De Lima said Makilala’s allegations should be validated or determined first in a fact-finding investigation.
She said she had already spoken with Pangilinan, adding: “Based on my interviews with him, he has explanations and I required him to put his answers down in writing.”
Ax to grind
Asked about the possibility of Pangilinan’s preventive suspension or relief, she said, “I will first see the allegations. It will actually depend on the gravity and plausibility of the accusations.”
She recalled Pangilinan telling her that Makilala had “an ax to grind” and that Makilala himself was involved in certain irregularities when he was part of the BAC.

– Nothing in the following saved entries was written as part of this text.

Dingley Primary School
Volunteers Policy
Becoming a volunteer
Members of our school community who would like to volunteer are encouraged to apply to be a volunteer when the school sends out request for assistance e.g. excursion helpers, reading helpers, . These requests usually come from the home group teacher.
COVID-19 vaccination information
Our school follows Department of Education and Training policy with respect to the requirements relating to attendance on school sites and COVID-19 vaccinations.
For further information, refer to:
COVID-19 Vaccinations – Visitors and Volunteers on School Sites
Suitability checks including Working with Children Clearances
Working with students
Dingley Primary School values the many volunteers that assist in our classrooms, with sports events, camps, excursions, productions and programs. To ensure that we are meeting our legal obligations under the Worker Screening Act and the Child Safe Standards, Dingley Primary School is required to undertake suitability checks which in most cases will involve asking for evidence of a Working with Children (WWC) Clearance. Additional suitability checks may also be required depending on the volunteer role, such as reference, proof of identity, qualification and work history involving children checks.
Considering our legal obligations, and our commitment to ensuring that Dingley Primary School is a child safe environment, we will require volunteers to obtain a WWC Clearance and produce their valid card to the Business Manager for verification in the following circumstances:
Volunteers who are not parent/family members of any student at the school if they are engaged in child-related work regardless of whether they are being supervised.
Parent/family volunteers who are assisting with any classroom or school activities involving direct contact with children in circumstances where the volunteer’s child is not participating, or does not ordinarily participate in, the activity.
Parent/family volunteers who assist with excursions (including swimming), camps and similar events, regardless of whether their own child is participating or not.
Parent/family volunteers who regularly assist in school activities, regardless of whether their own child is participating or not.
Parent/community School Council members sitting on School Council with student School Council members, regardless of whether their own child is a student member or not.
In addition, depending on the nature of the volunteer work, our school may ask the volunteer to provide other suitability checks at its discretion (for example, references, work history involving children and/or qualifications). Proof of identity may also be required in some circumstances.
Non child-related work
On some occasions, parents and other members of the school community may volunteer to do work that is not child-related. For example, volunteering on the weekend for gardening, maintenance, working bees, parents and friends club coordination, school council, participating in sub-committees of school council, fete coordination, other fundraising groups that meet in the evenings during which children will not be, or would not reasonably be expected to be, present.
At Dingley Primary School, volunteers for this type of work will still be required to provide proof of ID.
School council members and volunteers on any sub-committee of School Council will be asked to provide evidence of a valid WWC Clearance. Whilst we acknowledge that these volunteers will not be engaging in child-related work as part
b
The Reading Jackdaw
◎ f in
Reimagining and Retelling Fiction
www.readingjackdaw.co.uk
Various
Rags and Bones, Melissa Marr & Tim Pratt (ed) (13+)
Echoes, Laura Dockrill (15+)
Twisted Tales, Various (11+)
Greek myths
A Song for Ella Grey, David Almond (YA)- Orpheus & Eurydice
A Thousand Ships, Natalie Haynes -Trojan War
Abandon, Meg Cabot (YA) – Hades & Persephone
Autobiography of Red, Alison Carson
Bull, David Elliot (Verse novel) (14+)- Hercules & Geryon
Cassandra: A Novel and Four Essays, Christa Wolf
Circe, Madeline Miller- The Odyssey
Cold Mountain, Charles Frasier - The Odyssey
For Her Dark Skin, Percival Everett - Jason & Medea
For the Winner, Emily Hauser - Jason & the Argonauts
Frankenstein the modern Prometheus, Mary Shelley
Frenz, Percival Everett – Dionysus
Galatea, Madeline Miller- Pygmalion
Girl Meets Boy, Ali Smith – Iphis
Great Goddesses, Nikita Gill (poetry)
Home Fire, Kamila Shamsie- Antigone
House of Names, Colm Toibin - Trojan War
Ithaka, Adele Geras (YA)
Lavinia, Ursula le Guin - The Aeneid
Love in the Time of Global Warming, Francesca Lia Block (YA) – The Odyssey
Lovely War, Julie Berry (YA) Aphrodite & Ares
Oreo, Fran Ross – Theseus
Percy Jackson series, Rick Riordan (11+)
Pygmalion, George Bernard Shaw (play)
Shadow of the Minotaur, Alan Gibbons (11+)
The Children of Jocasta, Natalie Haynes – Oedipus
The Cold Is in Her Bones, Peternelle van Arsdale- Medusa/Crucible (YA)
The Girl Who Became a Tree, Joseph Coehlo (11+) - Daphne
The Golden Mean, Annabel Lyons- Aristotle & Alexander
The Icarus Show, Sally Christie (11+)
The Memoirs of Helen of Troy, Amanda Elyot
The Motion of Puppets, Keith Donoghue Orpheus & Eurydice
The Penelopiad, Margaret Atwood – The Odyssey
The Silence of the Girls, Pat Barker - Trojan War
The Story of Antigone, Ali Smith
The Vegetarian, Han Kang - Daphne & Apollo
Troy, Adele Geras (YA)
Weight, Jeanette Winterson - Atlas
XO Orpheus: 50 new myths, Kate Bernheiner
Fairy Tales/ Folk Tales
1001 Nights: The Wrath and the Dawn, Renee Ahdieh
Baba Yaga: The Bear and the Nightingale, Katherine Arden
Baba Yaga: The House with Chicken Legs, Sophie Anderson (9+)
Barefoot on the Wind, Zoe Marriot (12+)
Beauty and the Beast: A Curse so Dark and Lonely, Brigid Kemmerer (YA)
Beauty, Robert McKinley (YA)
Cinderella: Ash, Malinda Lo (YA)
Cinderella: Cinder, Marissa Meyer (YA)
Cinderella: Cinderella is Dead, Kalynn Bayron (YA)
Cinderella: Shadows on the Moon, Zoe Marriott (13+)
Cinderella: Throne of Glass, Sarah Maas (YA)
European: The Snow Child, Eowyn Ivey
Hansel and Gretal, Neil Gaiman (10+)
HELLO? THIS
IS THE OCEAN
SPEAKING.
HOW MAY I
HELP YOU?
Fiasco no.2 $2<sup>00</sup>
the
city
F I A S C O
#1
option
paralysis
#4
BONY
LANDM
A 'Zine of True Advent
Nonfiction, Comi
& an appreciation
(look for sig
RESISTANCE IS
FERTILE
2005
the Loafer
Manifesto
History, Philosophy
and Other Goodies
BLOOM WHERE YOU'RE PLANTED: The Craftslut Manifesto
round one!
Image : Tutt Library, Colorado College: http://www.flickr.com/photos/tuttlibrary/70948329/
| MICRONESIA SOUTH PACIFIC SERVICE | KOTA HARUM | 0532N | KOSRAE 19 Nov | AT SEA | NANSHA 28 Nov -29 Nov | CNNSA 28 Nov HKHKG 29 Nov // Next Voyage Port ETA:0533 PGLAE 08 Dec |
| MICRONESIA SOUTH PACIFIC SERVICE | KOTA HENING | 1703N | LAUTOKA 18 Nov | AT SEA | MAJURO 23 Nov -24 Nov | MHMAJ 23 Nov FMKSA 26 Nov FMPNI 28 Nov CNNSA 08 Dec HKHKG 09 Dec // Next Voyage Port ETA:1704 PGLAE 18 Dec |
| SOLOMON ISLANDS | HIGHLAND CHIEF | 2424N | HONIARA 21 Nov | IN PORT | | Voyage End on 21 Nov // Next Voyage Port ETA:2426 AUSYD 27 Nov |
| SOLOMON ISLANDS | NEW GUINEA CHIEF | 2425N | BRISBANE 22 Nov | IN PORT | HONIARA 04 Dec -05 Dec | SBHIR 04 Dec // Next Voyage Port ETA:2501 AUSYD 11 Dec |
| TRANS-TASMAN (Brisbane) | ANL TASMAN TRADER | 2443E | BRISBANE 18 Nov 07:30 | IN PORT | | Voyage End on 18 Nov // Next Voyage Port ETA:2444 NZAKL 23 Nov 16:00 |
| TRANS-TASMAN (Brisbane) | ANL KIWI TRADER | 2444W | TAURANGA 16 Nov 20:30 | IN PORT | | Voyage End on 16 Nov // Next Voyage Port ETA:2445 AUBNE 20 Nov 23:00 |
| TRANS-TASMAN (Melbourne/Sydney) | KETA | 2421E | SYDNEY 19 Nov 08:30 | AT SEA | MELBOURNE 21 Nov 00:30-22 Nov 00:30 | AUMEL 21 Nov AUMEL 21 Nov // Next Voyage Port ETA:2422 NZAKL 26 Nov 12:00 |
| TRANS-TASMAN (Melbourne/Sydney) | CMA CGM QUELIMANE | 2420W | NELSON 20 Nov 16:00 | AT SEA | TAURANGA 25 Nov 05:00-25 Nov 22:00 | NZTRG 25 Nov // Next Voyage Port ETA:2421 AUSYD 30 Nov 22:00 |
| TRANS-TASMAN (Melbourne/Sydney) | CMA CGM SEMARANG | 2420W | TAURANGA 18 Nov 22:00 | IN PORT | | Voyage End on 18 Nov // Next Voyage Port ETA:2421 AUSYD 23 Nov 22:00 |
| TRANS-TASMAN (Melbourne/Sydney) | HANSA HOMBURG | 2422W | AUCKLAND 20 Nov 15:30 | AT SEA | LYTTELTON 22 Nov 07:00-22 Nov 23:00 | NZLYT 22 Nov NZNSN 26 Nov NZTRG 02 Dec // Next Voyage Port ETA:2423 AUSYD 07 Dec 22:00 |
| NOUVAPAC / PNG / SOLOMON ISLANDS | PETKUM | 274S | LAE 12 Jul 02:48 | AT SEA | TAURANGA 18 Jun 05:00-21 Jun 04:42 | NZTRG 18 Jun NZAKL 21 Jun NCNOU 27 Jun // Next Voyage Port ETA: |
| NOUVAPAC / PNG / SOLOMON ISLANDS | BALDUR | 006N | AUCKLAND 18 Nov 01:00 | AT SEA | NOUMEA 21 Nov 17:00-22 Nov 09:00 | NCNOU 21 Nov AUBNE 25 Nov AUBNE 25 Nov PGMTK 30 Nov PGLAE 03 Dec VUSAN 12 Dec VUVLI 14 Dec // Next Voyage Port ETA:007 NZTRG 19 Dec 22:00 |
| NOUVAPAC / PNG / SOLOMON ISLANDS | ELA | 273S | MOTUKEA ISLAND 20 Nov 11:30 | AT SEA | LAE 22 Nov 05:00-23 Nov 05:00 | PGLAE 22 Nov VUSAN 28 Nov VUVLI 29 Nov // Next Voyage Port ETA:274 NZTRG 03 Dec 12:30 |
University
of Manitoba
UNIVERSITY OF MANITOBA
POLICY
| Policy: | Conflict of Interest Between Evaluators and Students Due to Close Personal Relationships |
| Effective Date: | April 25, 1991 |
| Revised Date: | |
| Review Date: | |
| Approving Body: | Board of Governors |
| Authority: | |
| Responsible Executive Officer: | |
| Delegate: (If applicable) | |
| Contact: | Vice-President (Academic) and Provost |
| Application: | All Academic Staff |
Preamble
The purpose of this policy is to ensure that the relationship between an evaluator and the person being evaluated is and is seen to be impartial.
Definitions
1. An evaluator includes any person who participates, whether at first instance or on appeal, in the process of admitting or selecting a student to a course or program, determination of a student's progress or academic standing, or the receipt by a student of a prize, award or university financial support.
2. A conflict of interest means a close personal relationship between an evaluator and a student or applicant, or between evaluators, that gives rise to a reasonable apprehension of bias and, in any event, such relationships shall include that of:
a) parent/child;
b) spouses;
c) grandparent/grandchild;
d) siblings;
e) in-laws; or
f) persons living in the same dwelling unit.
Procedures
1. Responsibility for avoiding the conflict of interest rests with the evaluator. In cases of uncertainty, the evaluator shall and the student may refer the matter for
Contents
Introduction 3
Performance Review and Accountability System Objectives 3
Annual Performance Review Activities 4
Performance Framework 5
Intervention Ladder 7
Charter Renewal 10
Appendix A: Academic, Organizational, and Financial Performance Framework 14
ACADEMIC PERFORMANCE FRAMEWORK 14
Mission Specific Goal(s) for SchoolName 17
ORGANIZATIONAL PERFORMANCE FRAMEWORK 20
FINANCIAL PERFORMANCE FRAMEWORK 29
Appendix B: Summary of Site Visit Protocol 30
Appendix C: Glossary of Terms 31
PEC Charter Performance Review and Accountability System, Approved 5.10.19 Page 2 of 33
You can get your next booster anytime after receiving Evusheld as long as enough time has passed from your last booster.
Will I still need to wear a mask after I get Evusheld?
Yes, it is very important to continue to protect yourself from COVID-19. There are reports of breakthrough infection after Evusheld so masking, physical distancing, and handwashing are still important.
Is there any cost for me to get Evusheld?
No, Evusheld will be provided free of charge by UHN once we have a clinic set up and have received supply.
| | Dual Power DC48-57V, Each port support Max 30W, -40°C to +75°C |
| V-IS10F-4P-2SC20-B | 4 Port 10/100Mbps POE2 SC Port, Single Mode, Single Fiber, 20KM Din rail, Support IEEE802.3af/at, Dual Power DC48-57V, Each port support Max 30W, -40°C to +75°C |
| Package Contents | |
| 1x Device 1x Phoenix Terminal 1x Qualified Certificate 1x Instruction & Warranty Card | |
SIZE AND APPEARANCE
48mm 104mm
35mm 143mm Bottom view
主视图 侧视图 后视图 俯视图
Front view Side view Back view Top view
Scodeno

Pangilinan claimed Makilala was angry with him after a canteen owned by the prison guard was demolished during a renovation project at the BuCor at the New Bilibid Prison (NBP) in Muntinlupa City.
“But all of these [allegations and counterallegations], we will weigh them for our next course of action,” De Lima said.
Makilala’s main accusation against Pangilinan and prison officials centered on alleged violations of Republic Act No. 9184 or the Government Procurement Act.
He said that BuCor officials entered into a P16-million catering contract without the approval of the DOJ and made “chop-chop” procurements worth P1.4 million for the renovation of the administration building at the NBP.
The DOJ secretary’s signature is required for BuCor projects costing more than P500,000.
Makilala said that in the building renovation, Pangilinan split the project into four “small value” procurements so that no bidding would be held.
Makilala also said that Pangilinan through NBP Superintendent Richard Schwarzkopf Jr. had transferred about 40 inmates from NBP to Camp General Capinpin in Tanay, Rizal, on January 19, and another 12 inmates to a community services site in a private subdivision in Dasmariñas, Cavite, on February 9.
The transfers were not authorized or cleared by the DOJ secretary, according to Makilala.
The prison guard also accused Pangilinan of the unauthorized exercise of the appointing power by naming one Romeo Fajardo as “assistant director for operations,” when only the President of the Philippines is vested by law with the appointment of top BuCor officials.
Makilala also accused Pangilinan of cutting around 50 100-year-old trees at the NBP reservation without authority from De Lima and the Department of Environment and Natural Resources.
Asked about the P16-million BuCor catering contract for the inmates’ food at the NBP minimum security compound, the Reception and Diagnostic Center and the Muntinlupa Juvenile Training Center beginning February 16, De Lima confirmed that she did not approve it.
“As far as I know, I have not approved it,” she said.